Classic relationship selling in the 1960s involved a lot of schmoozing (and boozing). It was, "Let's have lunch. Let's have dinner. Let's go to a show. Let's go to Sardi's. Let's meet the family. Let's do it again." Then, "OK, I like you. Let's do business."
The relationship came first in a world that was very localized, where buyers and sellers could sit down face to face.
So what happened in those three-martini lunches and personal connections?
Relationship building in sales occurs in two categories—personal connection (based on common affinity and liking one another) and business value (connection based on strength of business impact). When sellers build personal connections with buyers, they lay the foundation for trust and establish their business value. In the Mad Men days, personal connection often came first, before the sale occurred.
Source: Schultz, Mike, and John E. Doerr. Insight Selling: Surprising Research on What Sales Winners Do Differently. Hoboken, NJ: John Wiley & Sons, 2014.
Now, some business writers are saying, "Don't bother with that. A personal connection is unimportant. Relationship builders aren’t top performers." Or they define relationship building in anachronistic terms such as "being generous with your time" or "making everyone happy and harmonious." We don't see relationship building that way. But, in any case, it's not dead. Not by a long shot.
How Sales Relationships Have Changed
Relationship building, the personal side, is still critical to earning trust and winning sales.

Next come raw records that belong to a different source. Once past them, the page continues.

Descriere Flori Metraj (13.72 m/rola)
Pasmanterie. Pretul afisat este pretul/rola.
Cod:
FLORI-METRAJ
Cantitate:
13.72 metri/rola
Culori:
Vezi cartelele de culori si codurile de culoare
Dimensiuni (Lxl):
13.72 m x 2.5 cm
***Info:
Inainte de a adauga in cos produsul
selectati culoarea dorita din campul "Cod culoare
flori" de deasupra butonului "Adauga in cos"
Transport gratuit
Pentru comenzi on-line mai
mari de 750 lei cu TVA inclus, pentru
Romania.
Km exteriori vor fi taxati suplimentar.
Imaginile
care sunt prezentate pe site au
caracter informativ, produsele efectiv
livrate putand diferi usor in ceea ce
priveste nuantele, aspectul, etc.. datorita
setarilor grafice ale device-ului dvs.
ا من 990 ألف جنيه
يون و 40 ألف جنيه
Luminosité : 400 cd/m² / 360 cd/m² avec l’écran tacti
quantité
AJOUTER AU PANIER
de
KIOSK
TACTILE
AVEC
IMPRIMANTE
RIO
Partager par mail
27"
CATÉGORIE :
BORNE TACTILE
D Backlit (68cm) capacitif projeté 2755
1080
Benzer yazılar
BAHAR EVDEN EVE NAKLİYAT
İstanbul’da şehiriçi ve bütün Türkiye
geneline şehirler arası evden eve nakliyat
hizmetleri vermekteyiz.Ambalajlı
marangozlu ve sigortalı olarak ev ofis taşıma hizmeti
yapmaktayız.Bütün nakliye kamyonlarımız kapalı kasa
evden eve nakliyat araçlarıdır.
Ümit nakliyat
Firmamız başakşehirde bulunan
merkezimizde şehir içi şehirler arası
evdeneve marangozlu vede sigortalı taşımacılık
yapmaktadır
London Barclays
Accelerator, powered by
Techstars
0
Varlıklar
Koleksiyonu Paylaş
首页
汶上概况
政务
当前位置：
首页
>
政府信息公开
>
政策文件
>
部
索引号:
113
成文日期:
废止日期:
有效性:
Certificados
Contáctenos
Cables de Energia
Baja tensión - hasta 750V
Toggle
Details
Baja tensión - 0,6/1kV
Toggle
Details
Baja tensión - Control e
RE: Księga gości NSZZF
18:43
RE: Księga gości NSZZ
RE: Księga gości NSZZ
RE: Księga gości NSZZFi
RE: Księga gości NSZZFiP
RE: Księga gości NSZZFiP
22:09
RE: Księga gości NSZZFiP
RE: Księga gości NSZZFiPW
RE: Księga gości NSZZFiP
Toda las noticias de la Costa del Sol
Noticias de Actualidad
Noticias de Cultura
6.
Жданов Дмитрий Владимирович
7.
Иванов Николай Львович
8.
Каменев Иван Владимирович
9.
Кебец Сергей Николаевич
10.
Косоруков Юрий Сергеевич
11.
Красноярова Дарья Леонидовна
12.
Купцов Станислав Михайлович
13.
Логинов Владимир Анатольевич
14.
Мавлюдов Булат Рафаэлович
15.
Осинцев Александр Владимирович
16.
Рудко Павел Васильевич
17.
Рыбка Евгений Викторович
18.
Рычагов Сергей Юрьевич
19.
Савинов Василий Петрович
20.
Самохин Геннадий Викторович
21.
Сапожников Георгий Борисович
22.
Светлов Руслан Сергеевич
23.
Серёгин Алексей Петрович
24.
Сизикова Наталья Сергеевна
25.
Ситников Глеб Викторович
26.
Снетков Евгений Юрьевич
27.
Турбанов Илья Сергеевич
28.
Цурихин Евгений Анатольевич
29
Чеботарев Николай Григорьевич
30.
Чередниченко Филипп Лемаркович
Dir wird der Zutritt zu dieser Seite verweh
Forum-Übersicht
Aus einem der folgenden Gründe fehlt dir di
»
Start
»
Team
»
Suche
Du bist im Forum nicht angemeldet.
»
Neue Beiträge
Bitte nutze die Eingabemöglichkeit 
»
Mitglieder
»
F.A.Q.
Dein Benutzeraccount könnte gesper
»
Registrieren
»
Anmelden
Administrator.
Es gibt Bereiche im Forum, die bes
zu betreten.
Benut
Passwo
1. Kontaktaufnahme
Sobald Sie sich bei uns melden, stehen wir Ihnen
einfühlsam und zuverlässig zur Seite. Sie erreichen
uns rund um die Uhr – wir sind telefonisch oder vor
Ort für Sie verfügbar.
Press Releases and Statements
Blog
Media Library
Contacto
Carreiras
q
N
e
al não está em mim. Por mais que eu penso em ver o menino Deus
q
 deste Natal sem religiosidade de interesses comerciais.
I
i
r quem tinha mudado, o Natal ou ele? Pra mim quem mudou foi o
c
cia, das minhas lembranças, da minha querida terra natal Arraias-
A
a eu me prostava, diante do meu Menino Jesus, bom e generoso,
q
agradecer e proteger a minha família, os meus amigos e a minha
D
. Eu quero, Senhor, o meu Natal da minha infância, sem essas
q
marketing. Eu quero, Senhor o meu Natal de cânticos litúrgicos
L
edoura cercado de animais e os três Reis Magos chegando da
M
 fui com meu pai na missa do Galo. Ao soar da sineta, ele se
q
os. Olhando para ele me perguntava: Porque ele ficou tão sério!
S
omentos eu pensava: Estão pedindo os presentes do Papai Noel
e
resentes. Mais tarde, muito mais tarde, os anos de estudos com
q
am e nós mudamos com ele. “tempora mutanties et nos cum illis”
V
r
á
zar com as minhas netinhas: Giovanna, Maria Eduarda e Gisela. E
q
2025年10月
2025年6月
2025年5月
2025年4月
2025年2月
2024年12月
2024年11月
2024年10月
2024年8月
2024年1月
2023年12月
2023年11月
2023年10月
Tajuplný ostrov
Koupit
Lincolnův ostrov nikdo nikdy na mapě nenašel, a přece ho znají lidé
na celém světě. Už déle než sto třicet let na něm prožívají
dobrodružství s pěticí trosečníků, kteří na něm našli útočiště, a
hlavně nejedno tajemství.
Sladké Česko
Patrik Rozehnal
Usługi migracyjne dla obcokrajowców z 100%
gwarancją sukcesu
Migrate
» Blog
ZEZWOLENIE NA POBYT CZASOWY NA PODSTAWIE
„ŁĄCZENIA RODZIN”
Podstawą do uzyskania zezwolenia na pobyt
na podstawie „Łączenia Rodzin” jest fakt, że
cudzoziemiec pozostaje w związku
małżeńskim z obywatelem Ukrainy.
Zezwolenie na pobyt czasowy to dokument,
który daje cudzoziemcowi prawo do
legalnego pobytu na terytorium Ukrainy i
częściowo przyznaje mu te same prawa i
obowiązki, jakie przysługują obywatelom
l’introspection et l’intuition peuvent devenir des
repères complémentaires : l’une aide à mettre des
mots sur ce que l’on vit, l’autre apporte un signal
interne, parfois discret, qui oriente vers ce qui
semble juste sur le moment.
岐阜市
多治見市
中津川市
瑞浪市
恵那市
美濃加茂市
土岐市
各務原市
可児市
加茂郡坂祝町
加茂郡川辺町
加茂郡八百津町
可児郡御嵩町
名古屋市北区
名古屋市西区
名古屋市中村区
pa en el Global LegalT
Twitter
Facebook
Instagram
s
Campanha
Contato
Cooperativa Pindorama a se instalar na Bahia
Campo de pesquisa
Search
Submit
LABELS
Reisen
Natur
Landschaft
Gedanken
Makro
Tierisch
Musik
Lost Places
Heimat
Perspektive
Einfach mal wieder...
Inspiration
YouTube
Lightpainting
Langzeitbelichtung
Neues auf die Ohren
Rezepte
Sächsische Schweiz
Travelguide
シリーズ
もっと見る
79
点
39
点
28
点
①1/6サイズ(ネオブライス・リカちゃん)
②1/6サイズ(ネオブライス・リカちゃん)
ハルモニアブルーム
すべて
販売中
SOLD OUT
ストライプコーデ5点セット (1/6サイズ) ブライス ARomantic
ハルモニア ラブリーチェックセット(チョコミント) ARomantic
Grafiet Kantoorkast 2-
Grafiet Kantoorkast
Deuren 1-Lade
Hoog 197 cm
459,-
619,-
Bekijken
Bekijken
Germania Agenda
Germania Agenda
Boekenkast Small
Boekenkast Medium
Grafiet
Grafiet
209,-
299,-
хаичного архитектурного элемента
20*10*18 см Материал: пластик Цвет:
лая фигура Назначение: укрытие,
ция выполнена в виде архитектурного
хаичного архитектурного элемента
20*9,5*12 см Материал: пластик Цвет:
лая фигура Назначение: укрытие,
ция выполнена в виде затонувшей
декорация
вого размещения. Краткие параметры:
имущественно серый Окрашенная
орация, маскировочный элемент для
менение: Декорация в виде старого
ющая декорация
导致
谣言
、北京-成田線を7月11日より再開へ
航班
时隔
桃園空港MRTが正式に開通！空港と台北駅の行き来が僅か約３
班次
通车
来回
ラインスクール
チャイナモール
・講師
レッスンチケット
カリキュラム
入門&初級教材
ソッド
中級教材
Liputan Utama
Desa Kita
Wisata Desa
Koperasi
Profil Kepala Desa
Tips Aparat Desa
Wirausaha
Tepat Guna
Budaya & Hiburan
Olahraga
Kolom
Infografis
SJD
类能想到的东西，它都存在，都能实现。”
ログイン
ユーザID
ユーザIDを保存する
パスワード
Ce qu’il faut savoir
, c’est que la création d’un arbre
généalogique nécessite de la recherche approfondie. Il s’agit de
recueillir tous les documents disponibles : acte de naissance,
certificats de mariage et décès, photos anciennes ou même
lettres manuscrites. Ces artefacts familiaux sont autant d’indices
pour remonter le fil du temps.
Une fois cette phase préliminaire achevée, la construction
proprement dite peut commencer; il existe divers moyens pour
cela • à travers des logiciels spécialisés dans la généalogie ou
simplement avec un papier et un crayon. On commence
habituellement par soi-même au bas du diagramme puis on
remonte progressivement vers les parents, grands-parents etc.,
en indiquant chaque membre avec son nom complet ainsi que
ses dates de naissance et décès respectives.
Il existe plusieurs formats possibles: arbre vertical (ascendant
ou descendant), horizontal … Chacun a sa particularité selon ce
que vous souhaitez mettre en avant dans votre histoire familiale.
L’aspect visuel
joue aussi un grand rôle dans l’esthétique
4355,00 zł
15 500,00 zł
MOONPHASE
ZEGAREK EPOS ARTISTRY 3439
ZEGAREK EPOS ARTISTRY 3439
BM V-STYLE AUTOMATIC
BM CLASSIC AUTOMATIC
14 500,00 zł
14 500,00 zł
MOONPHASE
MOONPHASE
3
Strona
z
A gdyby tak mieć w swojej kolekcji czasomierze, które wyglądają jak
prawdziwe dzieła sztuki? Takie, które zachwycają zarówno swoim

What has changed is the way customers form relationships with sellers. Today's sellers and buyers often determine business value first. They vet each other's businesses and decide if they want to work together—but they don't go out for extended cocktail-tipping lunches like in the Mad Men days.
Today, the business interaction comes first, with the relationship being the reward customers give sellers who work for it. That doesn't mean the personal connection is any less valuable.
Source: Schultz, Mike, and John E. Doerr. Insight Selling: Surprising Research on What Sales Winners Do Differently. Hoboken, NJ: John Wiley & Sons, 2014.
As insight sellers establish themselves as trustworthy sources of value, buyers open up to an exchange of information and ideas. If the buyer likes and trusts you, they're more apt to take your advice. This increases your business value, along with the frequency and depth of interactions with the buyer. That's a solid buyer-seller relationship. It just happens in a different order than in the wine-and-dine-the-client-before-they-buy times.
Personal connections and being liked helps the seller become essential. In fact, our research found that sellers who weren't liked lost sales. However, being liked alone was not enough to consistently win sales. Sellers who were only liked and did nothing else still lost.
The value of relationship building isn't an either/or proposition in sales. It's a yes/and. We're not tossing out everything we've learned about sales and relationship building—we're adding to it.
Indeed, the world has changed. The rhythm has changed. The order in which we do things has changed. But what hasn't changed is the need to be liked and make strong personal connections. Dismissing the value of personal connection is ill-advised.
Relationship building in sales is alive and well. We don't see that changing any time soon.